Es el criterio de muchos, reiterado hace pocos días por el empresariado de Norte de Santander: el puente Mariano Ospina Pérez, sobre el río Zulia, ya no da más, hay que reemplazarlo.

Y, cuanto antes mejor, para evitar las consecuencias de un bloqueo vial, que generaría una especie de catástrofe económica en el caso de que la viejísima estructura de concreto y acero caiga al agua.

Y, aunque no caiga, un nuevo puente es necesario para superar, de manera definitiva, la zozobra de que el puente se derrumbe, por un lado, y la necesidad de actualizar la infraestructura nortesantandereana, por otro.

Incluso cuando el puente está en pleno funcionamiento, ante él se forman trancones monumentales, porque de dos calzadas de doble carril se pasa, sobre el puente, a un solo carril ampliado. El paso se restringe, por todas las limitantes técnicas que tiene, en un 75 por ciento en los momentos de mayor actividad.

Que un puente como el que se necesita allí cuesta millonadas es cierto, pero es necesario invertirlas. Hay que actualizar la infraestructura y enfrentar con la decisión necesaria, la posibilidad de que el comercio internacional, por ejemplo, se paralice por razón del viejo puente.

Aplazar una solución allí es arriesgar muchos mayores costos, generar más pérdidas de las que se han ocasionado por razón de los extratiempos tanto de los vehículos como de su carga, y dar una muestra de ese desdén hacia esta región, que algunos funcionarios ni siquiera se preocupan por ocultar cortésmente.

Además, es una situación de gran injusticia con este departamento, al que como por arte de birlibirloque pretenden traspapelarle la doble calzada de la vía Pamplona-Cúcuta, con el argumento baladí de que no hay dinero para financiar la obra.

══════

Ejercicios propuestos >>
[1] Repite al pie de la letra el fragmento del texto sobre el puente que comienza con "Aplazar una solución" y sigue hasta "financiar la obra.".
[2] Por favor, escribe lo que sigue al texto sobre el puente a partir de su última oración.
Los registros no guardan ninguna relación con el texto sobre el puente.

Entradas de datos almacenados
══════

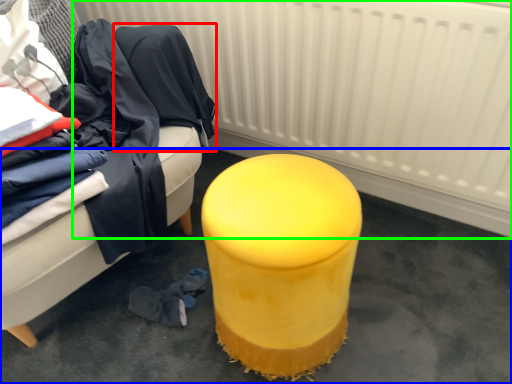
Question: Which object is the farthest from clothing (highlighted by a red box)? Choose among these: concrete (highlighted by a blue box) or radiator (highlighted by a green box).

Choices:
 (A) concrete
 (B) radiator

Answer: (A)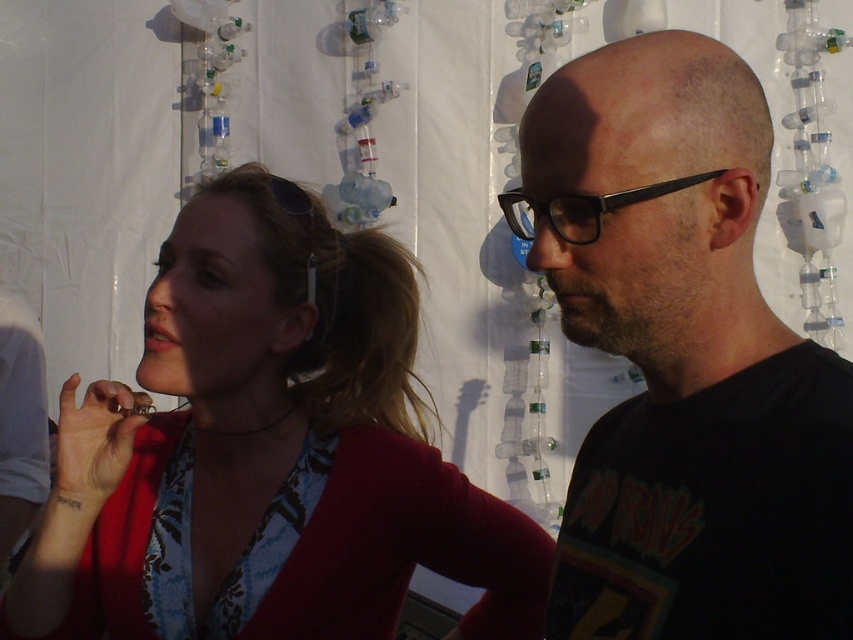
You are a photographer trying to capture a closeup shot of both the black matte shirt at center and the black plastic glasses at center. Given that your camera can only focus on objects within a 5 inch range, will you be able to capture both items in focus?

The black matte shirt at center and black plastic glasses at center are 6.27 inches apart, which exceeds the 5 inch focus range of the camera. Therefore, you cannot capture both items in focus simultaneously.

You are a fashion designer who wants to place a new accessory between the matte red sweater at center and the black plastic glasses at center. Given the space between them is 18.83 inches, can you fit a 12 inch long accessory between them?

The distance between the matte red sweater at center and the black plastic glasses at center is 18.83 inches, so a 12 inch long accessory can fit between them since it is shorter than the available space.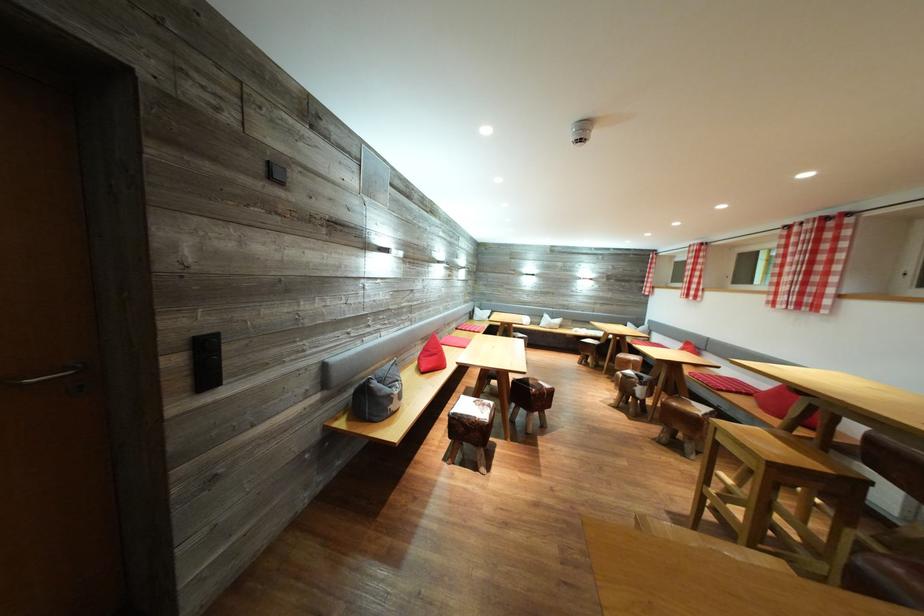
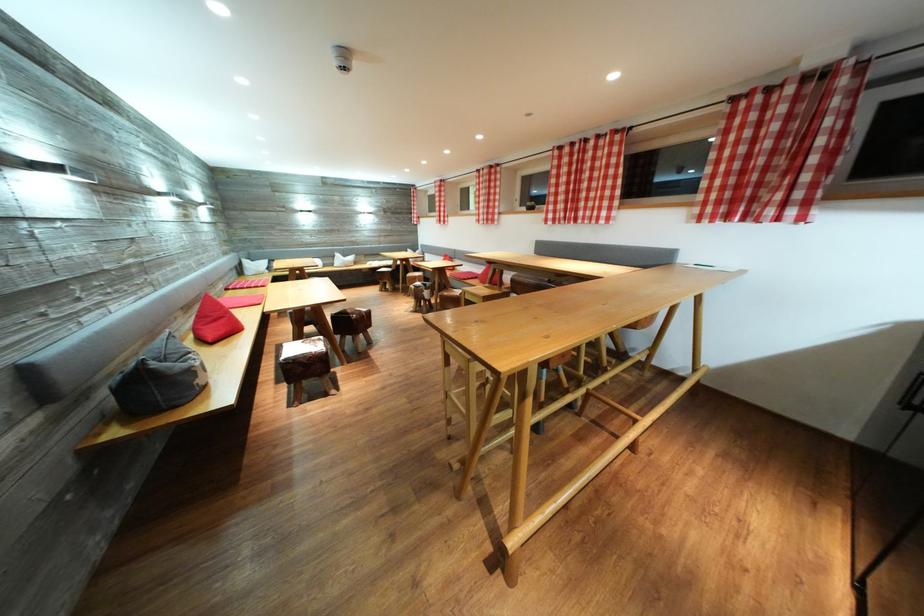
Where in the second image is the point corresponding to point 593,362 from the first image?

(393, 289)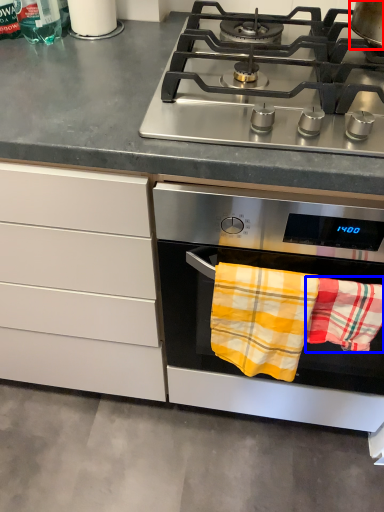
Question: Among these objects, which one is nearest to the camera, kitchen appliance (highlighted by a red box) or beach towel (highlighted by a blue box)?

Choices:
 (A) kitchen appliance
 (B) beach towel

Answer: (A)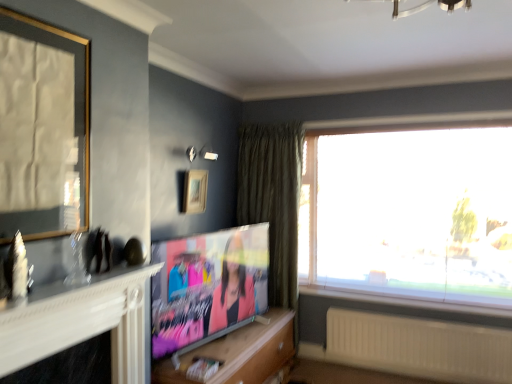
At what (x,y) coordinates should I click in order to perform the action: click on vacant area on top of white ribbed radiator at lower right (from a real-world perspective). Please return your answer as a coordinate pair (x, y). This screenshot has height=384, width=512. Looking at the image, I should click on (420, 323).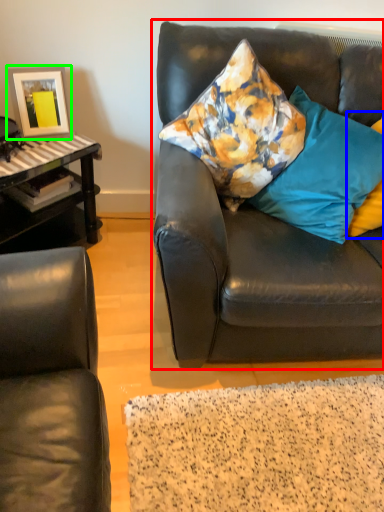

══════

Resultados >>
[1]
Aplazar una solución allí es arriesgar muchos mayores costos, generar más pérdidas de las que se han ocasionado por razón de los extratiempos tanto de los vehículos como de su carga, y dar una muestra de ese desdén hacia esta región, que algunos funcionarios ni siquiera se preocupan por ocultar cortésmente.

Además, es una situación de gran injusticia con este departamento, al que como por arte de birlibirloque pretenden traspapelarle la doble calzada de la vía Pamplona-Cúcuta, con el argumento baladí de que no hay dinero para financiar la obra.

[2]
Quizás falta algo de dinero. Pero, sin duda, lo que más falta es voluntad política de algunos ministros y, sobre todo, trabajo intenso y mancomunado de los congresistas y otros líderes políticos para gestionar lo que el departamento merece y necesita, incluso a pesar de ellos.

Es comprensible que se pretenda sacar el máximo provecho a obras como el puente Ospina, en momentos en que el país está corto de recursos económicos, pero la solución que se está buscando no es un juego de niños que cantan que el puente está quebrado, porque en este caso el remedio no son cáscaras de huevo.

Después de 66 años, muchas estructuras, y más un puente que soporta el paso de miles de toneladas cada día de mercancías que van y vienen por una de las carreteras más estratégicas del país, y una de las más abandonadas.

En el Gobierno nacional deben saber que no se está pidiendo limosna, sino exigiendo lo que en derecho le pertenece a este departamento al que le niegan sus posibilidades de desarrollo sin que nadie tenga el valor de decir por qué.

No más repotenciar un puente ruinoso por fuerza de funcionar. Lo que se necesita, y con toda urgencia, es reemplazarlo por otro, acorde con la carretera a la que sirve y con las circunstancias del mundo de hoy. No del de hace 66 años.